As I've understood it, one reason they will refuse to do anything about those cases is because they can't really differentiate between "this is dangerous" and NIMBYs who don't want traffic down their quiet suburban street.

But also, if people are actively complaining about it, maybe that's a good indicator the street shouldn't be used as a thoroughfare in directions. Being a little bit faster isn't a good justification, and back road shortcuts aren't something that should be widely advertised to tourists and visitors.


Amen. I'll just add that sometimes part of the blame should also go to the planners who set up intersections with odd angles and obstructed sight lines so that drivers can't see anything until they're already intruding into the roadway.

Related phenomenon: pedestrian crossings and cutouts placed twenty feet down a side street. Yeah, it might be further from the busier street, but it makes it much harder for either party to see each other or recognize each others' intentions. Ultimately quite bad for safety, even for regular pedestrians but especially for runners. No thanks. I'll stay out where I can see them and they can see me and there's no ambiguity about which direction I'm going, even if that means hopping on and off curbs.


>One of the problems with the street layouts described here is that pedestrians have to follow the same winding routes that the cars do.

Why do they have to?
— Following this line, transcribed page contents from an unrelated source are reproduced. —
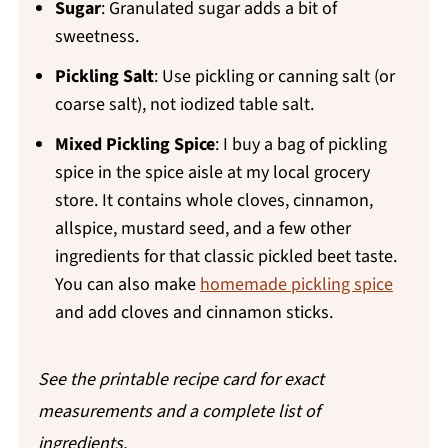
Sugar
: Granulated sugar adds a bit of
sweetness.
Pickling Salt
: Use pickling or canning salt (or
coarse salt), not iodized table salt.
Mixed Pickling Spice
: I buy a bag of pickling
spice in the spice aisle at my local grocery
store. It contains whole cloves, cinnamon,
allspice, mustard seed, and a few other
ingredients for that classic pickled beet taste.
You can also make
homemade pickling spice
and add cloves and cinnamon sticks.
See the printable recipe card for exact
measurements and a complete list of
ingredients.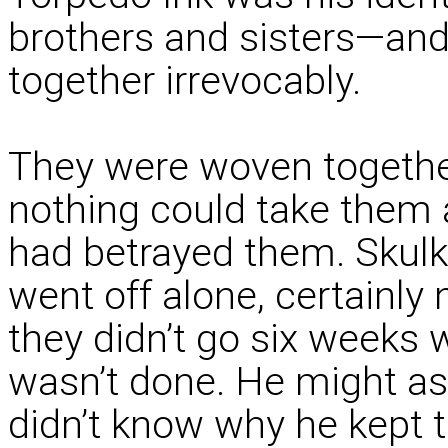
brothers and sisters—and
together irrevocably.
They were woven together 
nothing could take them ap
had betrayed them. Skul
went off alone, certainly 
they didn’t go six weeks w
wasn’t done. He might as
didn’t know why he kept th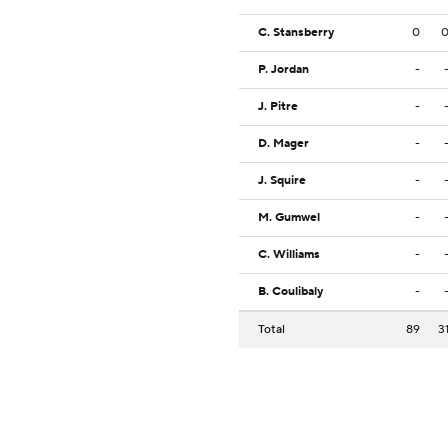
C. Stansberry
0
P. Jordan
-
J. Pitre
-
D. Mager
-
J. Squire
-
M. Gumwel
-
C. Williams
-
B. Coulibaly
-
Total
89
3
I don't see why you couldn't build a more natural walking path away from the street traffic that would be less objectionable to homeowners since there wouldn't be the automotive noise and danger to children.


Surrounding my child's school are blind s-curves and streets barely wide enough for 2-way traffic. All densely lined with parked cars. And yet I people speed through these areas on most days during pick-up time, and often they looking at their phones (or whatever else they might be up to behind blackout-tinted windows).
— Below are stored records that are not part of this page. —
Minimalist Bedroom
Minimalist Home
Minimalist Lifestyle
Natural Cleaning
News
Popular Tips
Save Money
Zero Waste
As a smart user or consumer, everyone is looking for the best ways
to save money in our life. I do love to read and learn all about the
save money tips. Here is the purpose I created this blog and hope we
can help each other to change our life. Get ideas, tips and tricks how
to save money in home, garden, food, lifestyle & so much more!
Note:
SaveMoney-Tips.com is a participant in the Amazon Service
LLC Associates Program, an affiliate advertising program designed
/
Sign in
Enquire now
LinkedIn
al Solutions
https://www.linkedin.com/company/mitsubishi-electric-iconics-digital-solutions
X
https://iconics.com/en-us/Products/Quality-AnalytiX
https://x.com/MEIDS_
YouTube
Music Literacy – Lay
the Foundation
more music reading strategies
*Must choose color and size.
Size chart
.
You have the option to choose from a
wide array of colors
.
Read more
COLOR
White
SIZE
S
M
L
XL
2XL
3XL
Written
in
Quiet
The only thing narrow streets and turns do is make it harder for parents to check for oncoming traffic before crossing. No amount of "traffic calming" will protect us from these rotten drivers. We need at least a modicum of enforcement.


The increase in traffic in some areas can be a safety issue. Close to where I live is a lower school. During rush hour, many drivers choose to drive down the parallel side street for about 5 or 6 blocks to bypass a minute of traffic. Often, these drivers speed and ignore pedestrians, stop signs and cross walks. Just recently, a child was hit by one of these drivers in front of the school and suffered major injury.

The community has organized with the city to add in more stop signs and is attempting to get speed bumps put in place that would control the speed of the traffic. Everyone understands that they cannot legally stop someone from driving down the street but they can add in traffic controls to lower the risk to those who live in the area and make it less appealing to leave the main road designed for higher traffic.

In our case, it isn't about owning the streets, but rather is a matter of safety.


To be fair I think the problem isn't just the people but how the roads and infrastructure is designed in the US. It's very anti-pedestrian.

Lots of vitriol and stories. The bottom line is, pedestrians and cars don't belong on the same piece of road. The difference in speeds is too great to be safe.